# low salt cottage cheese???????



## liamhutch (Mar 25, 2008)

anyone know any brands, or where to get cottage cheese with low salt content? If it is even available?

Cheers.


----------



## ParaManiac (Mar 20, 2007)

I think you're gonna struggle,i havn't found one.

The brand i use,and consider the best,is Langley farm (Morrisons),it has about 1.5g/250g pot iirc.

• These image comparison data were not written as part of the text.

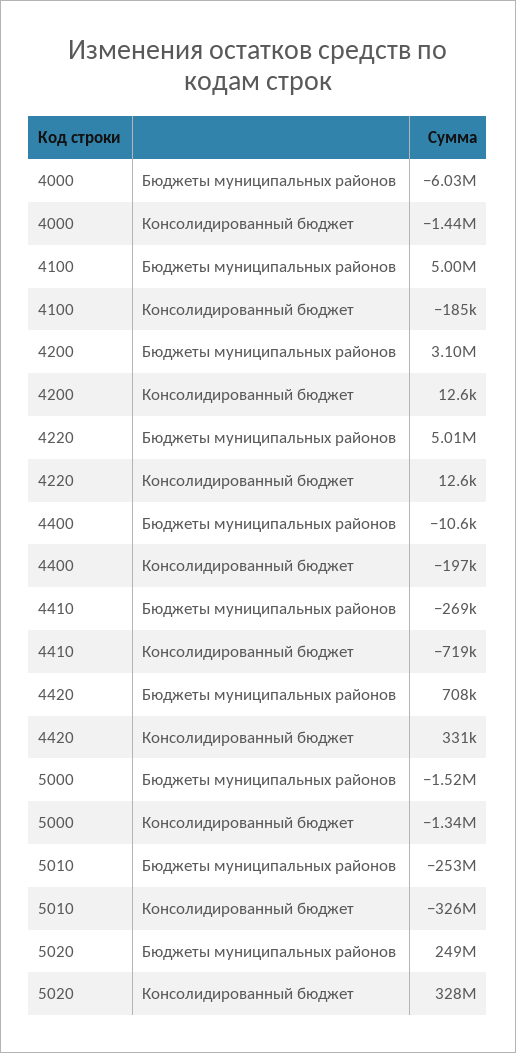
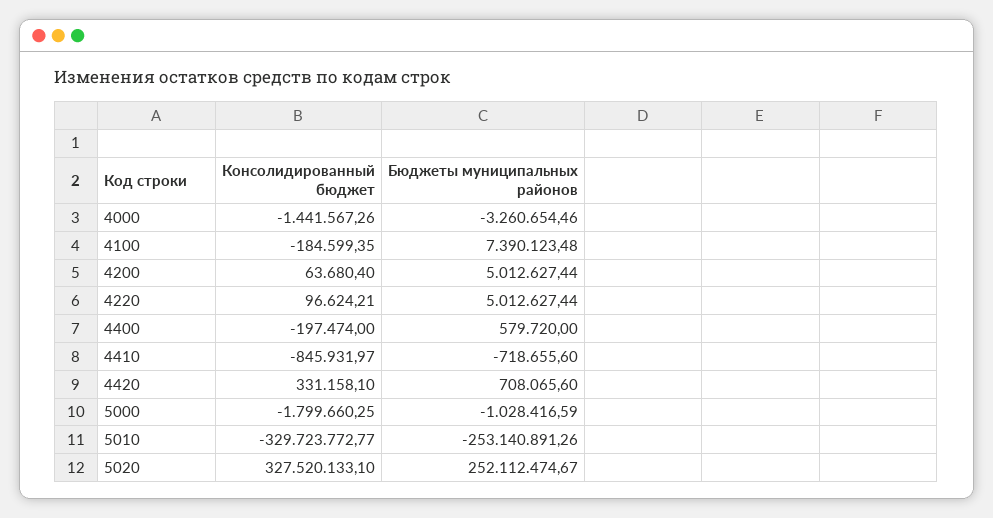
4000, Бюджеты муниципальных районов: -6030000 -> -3260654.46
4100, Бюджеты муниципальных районов: 5000000 -> 7390123.48
4200, Бюджеты муниципальных районов: 3100000 -> 5012627.44
4200, Консолидированный бюджет: 12600 -> 63680.4
4220, Консолидированный бюджет: 12600 -> 96624.21
4400, Бюджеты муниципальных районов: -10600 -> 579720
4410, Бюджеты муниципальных районов: -269000 -> -718655.6
4410, Консолидированный бюджет: -719000 -> -845931.97
5000, Бюджеты муниципальных районов: -1520000 -> -1028416.59
5000, Консолидированный бюджет: -1340000 -> -1799660.25
5010, Консолидированный бюджет: -326000000 -> -329723772.77
5020, Бюджеты муниципальных районов: 249000000 -> 252112474.67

If you want to find a similar product with no/minimal salt,you could try Quark 

Besides as long as you aint leathering salt elsewhere don't be too concerned.


----------



## heavyweight (Jan 26, 2009)

I was gonna start a thread on salt today! I fukin luv the stuff :confused1:


----------



## Tommy10 (Feb 17, 2009)

heavyweight said:


> I was gonna start a thread on salt today! I fukin luv the stuff :confused1:


x2


----------



## heavyweight (Jan 26, 2009)

Pelayo said:


> x2


Thats just mad!!! Let's do it mate, u start it cos your older!!! :laugh:


----------



## Tommy10 (Feb 17, 2009)

heavyweight said:


> Thats just mad!!! Let's do it mate, u start it cos your older!!! :laugh:[/quote*]...am I?*
> 
> ...and say what?...I love salt- do you? :lol:


----------



## Willie (Feb 17, 2008)

Is salt not a fairly essential ingredient in cottage cheese?


----------